Acaba napıyor? Onunda canı acıyordur dimi? Belkide acımıyor? Beni sevmiyor da olabilir?
Yağmur

"Bak deniz devrim sana herşeyi anlattı herşey doğru bende biliyorum. Bunu yapan babam ona inanmalısın o hala deli gibi seni seviyo. bak ben herşeyi unuttum. Ateşle beraberim sevdiğim adamla beraberim. Bana değer verenle beraberim. Sende boşuna başkalarından sana sahip cıkacak başka birini aramayı kes ve git o seni kabul edicek. O hala seviyo. Benim icin yap sadece ona güven. O hala seni seviyo. Hadi git deniz. Seni bekleyen prensine gitmelisin. Onu daha fazla bekletme." Sanki bir vedaymış gibi konuşan yağmurun sözüne oturur pozisyonuna geldim. Kolarımdakileri cıkartırken. Su

"Deniz napıyosun?" Yağmur araya girdi.
"Devrimin yanına gidiyor evet deniz devam et." Bende suya döndüm ve.

"Burda kalbimin ölmesini beklemek yerine sevgime ilacıma gidicem." Yataktan inip bir adım attım ve
"Prensime"dedim gülümseyerek. Onlarda gülümsediler ben ilerlerken odalarda devrimin adını gördüm konuşmalar geliyodu ateş.

"Napıcakdın şimdi" diyodu. Devrimde

"Hic bir fikrim yok ama-" kapıyı tıklamadan actım. İceri girdim arkamdan yağmur ve su da geliyolardı. Yağmur gülerken su somurtuyodu. Devrime baktım. Bana bakıyodu.

Ateş ve sarpta öyleydi. Odaya patdadan girmem biraz sert oldu galiba. Benden acıklama bekleyen gözlere cevap vermenin zamanı geldi.

"Ben neden böyle bir giriş yaptım bilmiyorum ama tek bildiğim şey kalbimi dinlemek oldu. Beni bura getiren oydu ve şimdi." Durdum ve devrime baktım oda bana bakıyodu kafamı yana yatırarak. Mağsum olmaya calıştım.

"Beni affedermisin?" Dedim. Oda gülümsedi.
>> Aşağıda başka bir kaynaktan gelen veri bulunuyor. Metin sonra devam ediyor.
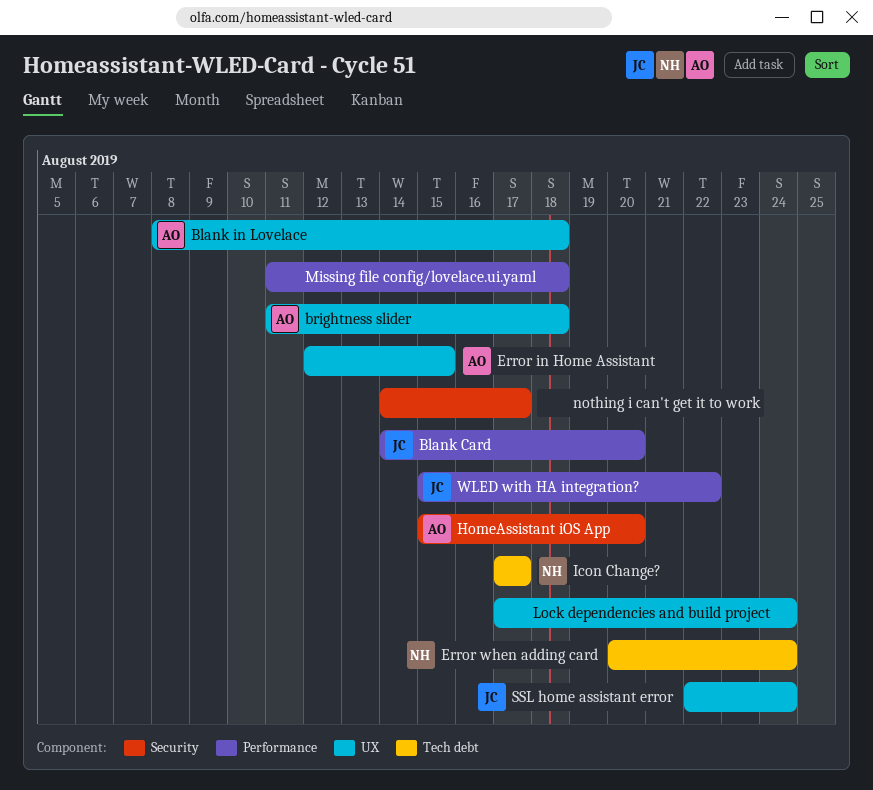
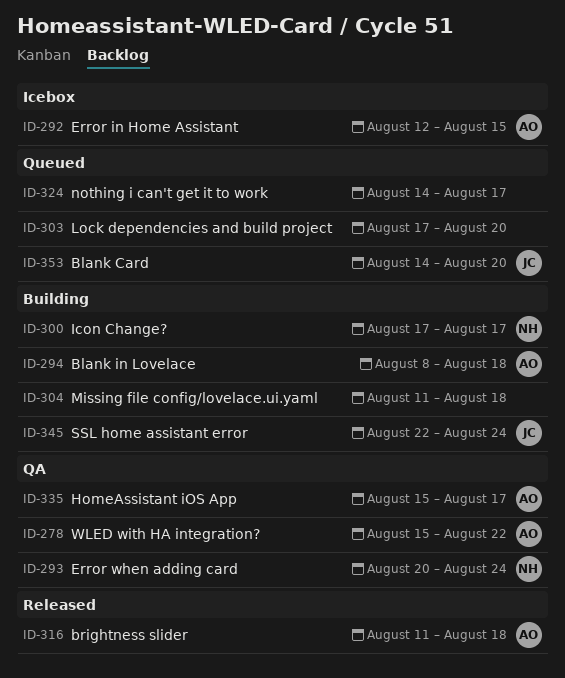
HomeAssistant iOS App, due: Aug 20 -> Aug 17
Lock dependencies and build project, due: Aug 24 -> Aug 20
WLED with HA integration?, owner: JC -> AO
Başıyla onayladı. Ona doğru yürüdüm elimi boynuna koyarken hic bir şey söylemeden özlediğim dudakları öptüm. Özlediğim kokuyu cektim. Karanlık yanımın beyaz ışığını buldum. Öpmemden ayrıldığımda kollarına kendimi bıraktım.

Özlediğim kollardan kalktım ve gülümsedim. Arkama baktığımda bizim kiler gitmişlerdi. Gülerek denize döndüm. Alınlarımız bir birine deydi. Hic bir şey söylemek istemiyordum. Sadece bakmak ve koklamak bana yeterdi. Ona hic bir şey söylemek istemiyodum. Yavaşca yataktan kalkıp odama geri dönecektim ki. Beni durduran bir ses oldu.

"Hemen gidicekmisin?" Omzumun üstünden ona baktım bana bakıp cevap bekliyordu.

"Gitmeliyim" dedim ve ilerledim. Onu affetmiş olsamda hemen yakınlaşıcağımın anlamına gelmez. Odama girdim kimse yoktu. Yatağıma yattım. Uyumaya calışırken odanın kapısının acıldığını farkettim. Gözlerimi acmadım. Sesizce kimin olduğunu öğrenmeye calışıyodum.